Pas de mesures contre l’alcool et les drogues à Wendake

WENDAKE. Le Grand Chef de la nation huronne-wendat de Wendake, Konrad Sioui, estime qu’il n’est pas nécessaire, pour la communauté autochtone située en plein cœur de la ville de Québec, de prendre des mesures comme celles envisagées par le Lac-Simon. La problématique de l’alcool et des drogues n’est pas assez marquée pour vouloir les bannir du territoire.

Le Grand Chef ne considère pas l’alcool et les drogues comme un fléau dans la communauté de Wendake. «Le travail est trop important, explique-t-il, il faut se lever le matin et travailler très tard le soir», explique celui qui décrit Wendake comme «une grosse usine».

M. Sioui estime d’ailleurs que les mesures entreprises à Lac-Simon dans le but de sortir l’alcool et les drogues de son territoire sont vouées à l’échec : «Tant mieux si Lac-Simon met en place des mesures, je les encourage… Mais il ne faut pas être naïfs de croire que ça va régler le problème.» Il ajoute que l’initiative a été essayée dans bien des communautés autochtones, mais qu’il va toujours y avoir des manières de se procurer les substances désirées.

Il insiste fortement sur le fait que les réalités ne sont pas les mêmes pour les communautés autochtones à même les grands centres que celles plus isolées : «Ce ne sont pas les mêmes réalités, on ne veut pas se définir par rapport au Lac-Simon.
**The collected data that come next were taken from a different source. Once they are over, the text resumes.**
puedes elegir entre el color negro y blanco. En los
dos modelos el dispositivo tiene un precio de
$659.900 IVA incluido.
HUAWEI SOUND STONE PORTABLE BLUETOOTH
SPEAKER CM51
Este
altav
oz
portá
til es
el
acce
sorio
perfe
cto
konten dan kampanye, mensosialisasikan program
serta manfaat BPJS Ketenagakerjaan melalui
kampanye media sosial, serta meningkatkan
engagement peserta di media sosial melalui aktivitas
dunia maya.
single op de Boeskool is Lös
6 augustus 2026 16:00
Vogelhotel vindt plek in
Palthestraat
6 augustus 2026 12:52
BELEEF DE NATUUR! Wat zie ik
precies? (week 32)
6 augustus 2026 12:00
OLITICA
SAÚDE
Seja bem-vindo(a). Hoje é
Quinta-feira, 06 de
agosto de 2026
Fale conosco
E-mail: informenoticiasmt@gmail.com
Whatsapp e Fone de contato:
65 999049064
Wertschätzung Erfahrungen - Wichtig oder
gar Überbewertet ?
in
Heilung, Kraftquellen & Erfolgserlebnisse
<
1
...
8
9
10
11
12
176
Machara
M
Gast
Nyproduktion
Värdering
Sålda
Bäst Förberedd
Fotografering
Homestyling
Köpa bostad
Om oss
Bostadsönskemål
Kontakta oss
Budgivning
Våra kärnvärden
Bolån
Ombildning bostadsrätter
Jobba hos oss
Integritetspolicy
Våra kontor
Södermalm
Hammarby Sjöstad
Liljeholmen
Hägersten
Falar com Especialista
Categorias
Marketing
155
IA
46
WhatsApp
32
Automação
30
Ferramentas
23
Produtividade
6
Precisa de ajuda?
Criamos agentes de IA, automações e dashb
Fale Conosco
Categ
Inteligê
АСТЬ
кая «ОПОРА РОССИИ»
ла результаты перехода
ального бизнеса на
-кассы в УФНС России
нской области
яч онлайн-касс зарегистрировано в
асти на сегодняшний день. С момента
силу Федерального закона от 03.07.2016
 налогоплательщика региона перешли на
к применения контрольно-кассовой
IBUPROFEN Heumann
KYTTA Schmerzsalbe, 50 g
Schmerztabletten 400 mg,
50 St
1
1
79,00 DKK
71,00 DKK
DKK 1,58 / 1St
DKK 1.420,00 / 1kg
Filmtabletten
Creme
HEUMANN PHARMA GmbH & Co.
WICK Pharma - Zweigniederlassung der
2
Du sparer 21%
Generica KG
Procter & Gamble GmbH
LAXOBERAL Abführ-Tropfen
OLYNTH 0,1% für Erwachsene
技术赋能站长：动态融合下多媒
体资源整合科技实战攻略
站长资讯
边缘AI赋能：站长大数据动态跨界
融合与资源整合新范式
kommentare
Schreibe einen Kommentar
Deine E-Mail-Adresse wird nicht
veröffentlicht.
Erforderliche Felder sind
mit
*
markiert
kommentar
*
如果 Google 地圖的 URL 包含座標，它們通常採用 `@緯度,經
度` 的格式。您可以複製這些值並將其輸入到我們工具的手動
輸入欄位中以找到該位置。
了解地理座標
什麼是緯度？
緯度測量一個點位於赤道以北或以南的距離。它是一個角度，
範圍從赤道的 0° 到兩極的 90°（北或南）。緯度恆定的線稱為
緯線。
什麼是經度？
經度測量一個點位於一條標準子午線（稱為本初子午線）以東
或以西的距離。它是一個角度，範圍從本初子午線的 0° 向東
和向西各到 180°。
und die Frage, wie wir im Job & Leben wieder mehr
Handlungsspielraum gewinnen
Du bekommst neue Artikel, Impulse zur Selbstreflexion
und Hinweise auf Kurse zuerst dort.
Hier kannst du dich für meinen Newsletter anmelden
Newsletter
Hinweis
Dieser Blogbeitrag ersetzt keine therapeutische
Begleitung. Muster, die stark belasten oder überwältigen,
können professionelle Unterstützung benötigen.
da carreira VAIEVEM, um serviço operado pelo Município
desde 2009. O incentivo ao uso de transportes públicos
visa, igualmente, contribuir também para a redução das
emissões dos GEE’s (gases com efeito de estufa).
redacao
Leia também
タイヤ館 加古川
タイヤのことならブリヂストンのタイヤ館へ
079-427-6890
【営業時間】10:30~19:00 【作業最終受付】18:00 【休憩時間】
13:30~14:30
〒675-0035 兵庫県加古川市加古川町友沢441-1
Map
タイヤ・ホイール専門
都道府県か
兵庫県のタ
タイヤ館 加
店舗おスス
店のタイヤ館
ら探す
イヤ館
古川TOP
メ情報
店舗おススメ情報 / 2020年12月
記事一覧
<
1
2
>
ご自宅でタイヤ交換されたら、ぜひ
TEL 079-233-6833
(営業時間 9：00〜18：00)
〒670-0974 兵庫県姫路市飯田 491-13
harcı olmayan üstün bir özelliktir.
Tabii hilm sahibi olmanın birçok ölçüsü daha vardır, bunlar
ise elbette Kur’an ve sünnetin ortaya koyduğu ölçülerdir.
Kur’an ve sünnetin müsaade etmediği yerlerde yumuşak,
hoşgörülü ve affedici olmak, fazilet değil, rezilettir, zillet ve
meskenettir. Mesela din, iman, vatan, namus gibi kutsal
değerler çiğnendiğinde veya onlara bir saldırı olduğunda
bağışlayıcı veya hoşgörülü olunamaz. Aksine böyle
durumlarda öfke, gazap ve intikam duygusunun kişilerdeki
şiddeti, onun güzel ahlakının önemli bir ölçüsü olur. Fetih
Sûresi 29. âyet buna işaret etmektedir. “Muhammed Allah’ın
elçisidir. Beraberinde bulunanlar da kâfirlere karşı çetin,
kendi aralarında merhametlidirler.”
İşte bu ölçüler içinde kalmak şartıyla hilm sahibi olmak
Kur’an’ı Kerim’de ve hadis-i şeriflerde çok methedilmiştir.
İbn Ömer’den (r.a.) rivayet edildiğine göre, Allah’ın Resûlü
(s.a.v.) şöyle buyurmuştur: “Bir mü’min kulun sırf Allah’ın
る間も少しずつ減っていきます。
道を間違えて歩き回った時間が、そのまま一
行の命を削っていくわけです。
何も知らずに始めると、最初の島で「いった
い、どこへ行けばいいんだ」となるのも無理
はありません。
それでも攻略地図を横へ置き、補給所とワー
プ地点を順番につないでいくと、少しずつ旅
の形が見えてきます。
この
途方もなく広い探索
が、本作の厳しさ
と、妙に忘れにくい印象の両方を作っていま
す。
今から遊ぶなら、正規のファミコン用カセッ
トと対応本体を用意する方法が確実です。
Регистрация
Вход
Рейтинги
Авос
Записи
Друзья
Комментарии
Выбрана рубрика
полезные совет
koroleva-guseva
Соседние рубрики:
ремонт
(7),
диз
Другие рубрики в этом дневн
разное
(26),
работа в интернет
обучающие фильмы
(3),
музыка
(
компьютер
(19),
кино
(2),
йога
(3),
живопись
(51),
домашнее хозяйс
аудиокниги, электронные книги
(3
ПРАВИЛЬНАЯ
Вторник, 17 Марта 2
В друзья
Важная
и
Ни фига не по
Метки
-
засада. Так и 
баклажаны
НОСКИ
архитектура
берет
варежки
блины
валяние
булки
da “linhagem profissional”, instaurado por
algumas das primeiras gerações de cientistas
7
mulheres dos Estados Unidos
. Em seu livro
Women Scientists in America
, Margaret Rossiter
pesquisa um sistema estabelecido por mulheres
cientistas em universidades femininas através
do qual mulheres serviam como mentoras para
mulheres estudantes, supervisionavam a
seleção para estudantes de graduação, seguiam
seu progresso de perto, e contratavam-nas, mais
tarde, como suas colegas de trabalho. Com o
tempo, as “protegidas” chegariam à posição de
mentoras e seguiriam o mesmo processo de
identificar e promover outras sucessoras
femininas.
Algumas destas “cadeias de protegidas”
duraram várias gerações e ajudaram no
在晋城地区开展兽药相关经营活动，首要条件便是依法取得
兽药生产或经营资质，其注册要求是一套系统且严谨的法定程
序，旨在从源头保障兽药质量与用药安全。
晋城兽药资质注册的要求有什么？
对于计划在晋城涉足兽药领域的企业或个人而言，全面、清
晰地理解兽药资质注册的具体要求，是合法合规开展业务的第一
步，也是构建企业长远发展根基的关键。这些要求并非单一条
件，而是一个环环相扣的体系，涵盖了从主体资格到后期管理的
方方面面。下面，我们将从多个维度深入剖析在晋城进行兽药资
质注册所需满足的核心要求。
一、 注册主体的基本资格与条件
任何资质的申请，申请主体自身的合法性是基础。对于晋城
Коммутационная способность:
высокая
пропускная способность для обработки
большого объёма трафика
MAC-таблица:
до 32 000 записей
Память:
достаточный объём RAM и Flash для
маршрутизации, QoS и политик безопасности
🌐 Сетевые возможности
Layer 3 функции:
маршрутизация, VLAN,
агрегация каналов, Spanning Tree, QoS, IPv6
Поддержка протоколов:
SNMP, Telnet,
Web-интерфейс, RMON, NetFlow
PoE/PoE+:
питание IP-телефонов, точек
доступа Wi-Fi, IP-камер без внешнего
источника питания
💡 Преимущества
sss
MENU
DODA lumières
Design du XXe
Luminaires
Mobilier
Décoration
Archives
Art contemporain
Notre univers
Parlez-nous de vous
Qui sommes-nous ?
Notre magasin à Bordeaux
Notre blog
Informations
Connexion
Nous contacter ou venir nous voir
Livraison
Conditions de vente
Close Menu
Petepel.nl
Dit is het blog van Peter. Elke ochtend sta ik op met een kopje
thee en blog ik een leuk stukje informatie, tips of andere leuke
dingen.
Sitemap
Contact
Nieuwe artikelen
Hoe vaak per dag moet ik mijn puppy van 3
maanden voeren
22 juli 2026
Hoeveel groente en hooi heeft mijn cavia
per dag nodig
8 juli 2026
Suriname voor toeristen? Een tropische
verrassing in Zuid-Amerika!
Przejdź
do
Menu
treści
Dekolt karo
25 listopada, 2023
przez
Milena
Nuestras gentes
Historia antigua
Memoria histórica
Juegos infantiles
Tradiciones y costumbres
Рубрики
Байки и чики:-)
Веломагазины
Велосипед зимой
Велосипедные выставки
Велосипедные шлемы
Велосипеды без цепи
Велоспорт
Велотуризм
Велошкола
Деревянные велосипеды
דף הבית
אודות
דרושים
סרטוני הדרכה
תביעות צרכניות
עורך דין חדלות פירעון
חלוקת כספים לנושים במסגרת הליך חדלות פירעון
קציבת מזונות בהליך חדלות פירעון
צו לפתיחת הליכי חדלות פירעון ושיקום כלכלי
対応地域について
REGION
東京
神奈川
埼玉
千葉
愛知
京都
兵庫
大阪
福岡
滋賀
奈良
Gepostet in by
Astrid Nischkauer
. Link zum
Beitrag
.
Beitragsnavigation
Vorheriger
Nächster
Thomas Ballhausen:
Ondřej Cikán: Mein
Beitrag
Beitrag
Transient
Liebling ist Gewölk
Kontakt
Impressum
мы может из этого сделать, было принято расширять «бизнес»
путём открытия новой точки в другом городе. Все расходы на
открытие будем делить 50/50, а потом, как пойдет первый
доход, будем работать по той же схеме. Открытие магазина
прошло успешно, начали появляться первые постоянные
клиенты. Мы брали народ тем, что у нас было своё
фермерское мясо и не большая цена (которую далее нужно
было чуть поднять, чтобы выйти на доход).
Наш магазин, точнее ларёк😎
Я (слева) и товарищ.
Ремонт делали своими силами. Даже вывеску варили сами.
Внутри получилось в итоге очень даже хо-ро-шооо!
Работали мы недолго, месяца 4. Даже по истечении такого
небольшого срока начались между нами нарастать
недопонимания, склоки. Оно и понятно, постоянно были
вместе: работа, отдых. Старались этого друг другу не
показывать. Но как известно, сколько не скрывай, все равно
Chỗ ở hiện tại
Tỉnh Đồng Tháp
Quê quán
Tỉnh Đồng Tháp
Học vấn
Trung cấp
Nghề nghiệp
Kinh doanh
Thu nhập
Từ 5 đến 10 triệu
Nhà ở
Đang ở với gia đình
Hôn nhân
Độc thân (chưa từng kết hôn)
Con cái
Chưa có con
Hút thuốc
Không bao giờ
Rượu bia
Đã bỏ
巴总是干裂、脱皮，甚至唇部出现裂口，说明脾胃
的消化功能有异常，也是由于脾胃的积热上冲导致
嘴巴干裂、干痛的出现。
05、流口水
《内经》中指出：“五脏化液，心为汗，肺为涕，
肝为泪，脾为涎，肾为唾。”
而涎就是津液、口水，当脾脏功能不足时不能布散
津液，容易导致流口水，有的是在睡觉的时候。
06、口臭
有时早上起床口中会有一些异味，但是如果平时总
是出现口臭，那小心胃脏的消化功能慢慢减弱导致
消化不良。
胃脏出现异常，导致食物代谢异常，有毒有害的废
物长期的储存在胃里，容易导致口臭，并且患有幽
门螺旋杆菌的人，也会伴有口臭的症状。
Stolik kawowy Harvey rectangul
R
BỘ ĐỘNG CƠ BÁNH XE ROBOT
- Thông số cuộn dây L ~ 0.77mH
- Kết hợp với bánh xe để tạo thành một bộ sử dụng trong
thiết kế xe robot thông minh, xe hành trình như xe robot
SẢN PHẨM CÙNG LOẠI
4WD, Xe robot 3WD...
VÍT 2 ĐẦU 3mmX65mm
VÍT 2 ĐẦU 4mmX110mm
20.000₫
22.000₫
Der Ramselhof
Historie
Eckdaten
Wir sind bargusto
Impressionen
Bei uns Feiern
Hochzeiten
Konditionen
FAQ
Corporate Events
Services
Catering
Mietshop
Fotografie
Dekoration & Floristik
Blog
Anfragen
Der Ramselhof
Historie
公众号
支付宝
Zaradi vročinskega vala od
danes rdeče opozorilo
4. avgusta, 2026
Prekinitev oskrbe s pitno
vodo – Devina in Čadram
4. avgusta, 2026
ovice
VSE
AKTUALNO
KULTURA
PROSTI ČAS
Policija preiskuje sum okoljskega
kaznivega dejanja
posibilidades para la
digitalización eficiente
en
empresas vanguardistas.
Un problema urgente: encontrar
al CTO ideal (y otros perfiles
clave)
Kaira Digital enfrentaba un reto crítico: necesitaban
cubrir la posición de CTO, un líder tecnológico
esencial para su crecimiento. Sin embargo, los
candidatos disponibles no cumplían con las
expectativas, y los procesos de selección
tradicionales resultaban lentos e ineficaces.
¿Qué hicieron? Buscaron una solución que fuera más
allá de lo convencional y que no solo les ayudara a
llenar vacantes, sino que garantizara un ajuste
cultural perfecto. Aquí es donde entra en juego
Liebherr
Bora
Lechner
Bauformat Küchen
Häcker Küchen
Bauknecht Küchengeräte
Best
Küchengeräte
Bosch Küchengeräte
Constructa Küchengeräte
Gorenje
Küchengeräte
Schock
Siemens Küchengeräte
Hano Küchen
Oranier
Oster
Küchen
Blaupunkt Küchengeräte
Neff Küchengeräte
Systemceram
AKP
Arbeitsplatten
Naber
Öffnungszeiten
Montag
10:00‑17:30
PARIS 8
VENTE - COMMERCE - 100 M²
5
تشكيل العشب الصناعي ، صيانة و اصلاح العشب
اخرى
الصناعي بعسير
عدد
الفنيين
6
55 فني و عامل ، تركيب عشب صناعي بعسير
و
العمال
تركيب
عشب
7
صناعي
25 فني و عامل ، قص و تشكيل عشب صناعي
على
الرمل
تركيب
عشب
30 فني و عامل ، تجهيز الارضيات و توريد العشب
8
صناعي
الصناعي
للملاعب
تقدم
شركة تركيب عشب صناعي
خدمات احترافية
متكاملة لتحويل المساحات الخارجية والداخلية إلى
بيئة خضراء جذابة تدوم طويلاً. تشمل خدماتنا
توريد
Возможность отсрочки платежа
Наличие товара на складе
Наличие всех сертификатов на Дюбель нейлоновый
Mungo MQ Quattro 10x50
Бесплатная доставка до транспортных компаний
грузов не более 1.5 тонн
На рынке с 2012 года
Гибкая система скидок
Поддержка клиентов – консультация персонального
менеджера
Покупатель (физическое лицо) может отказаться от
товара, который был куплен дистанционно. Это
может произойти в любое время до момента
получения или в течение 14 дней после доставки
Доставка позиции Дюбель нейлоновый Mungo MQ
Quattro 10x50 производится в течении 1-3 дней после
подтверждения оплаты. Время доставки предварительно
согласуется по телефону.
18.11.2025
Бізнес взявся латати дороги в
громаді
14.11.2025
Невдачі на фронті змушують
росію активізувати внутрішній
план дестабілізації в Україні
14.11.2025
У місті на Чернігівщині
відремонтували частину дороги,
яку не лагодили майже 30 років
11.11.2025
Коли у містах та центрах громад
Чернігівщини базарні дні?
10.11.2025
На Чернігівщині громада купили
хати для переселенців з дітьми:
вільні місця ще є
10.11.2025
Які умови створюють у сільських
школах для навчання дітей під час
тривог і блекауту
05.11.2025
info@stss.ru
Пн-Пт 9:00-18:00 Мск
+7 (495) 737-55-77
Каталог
Ils ne sont pas vraiment dans un milieu urbain».

L’éducation comme solution aux problèmes de drogue

Questionné au sujet du pourcentage de la population touchée par les problèmes d’alcool et de drogues, il estime que le problème est de même ampleur que pour le reste de la population québécoise. «Ce n’est pas un fléau, il y a des institutions sur place qui répondent à ce manque-là», en faisant allusion au manque que ressentent les jeunes qui commencent à consommer.

M. Konrad Soui estime que les institutions scolaires dans les communautés, plus particulièrement celle de Wendake, font en sorte que les jeunes ne se droguent pas, puisque l’éducation entraîne des rêves. «Quand tu as un rêve, tu vas faire en sorte de le réaliser, ce rêve-là.»

Évidemment, il ne prétend pas qu’il n’y a aucun problème de drogue sur la réserve. «Personne n’est à l’abris de ça. Il y a des jeunes chez nous qui souffrent et qui luttent contre ça. On essaie de leur montrer à se prendre en main. On leur montre la dignité humaine: avoir des rêves et y croire.» Cependant, selon le Grand Chef, le problème n’est pas aussi répandu que dans les réserves hors des grandes villes, comme celle de Lac-Simon. «Un, c’est un de trop.», conclut le Grand Chef de la communauté de Wendake.